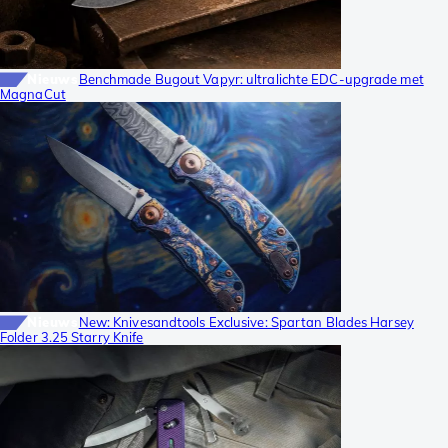
Nieuws
Benchmade Bugout Vapyr: ultralichte EDC-upgrade met
MagnaCut
Nieuws
New: Knivesandtools Exclusive: Spartan Blades Harsey
Folder 3.25 Starry Knife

--*--

**THE PROBLEM:**
Drop the images and transcribe the entries above exactly.

**RESULT BELOW:**
Nieuws
Benchmade Bugout Vapyr: ultralichte EDC-upgrade met
MagnaCut
Nieuws
New: Knivesandtools Exclusive: Spartan Blades Harsey
Folder 3.25 Starry Knife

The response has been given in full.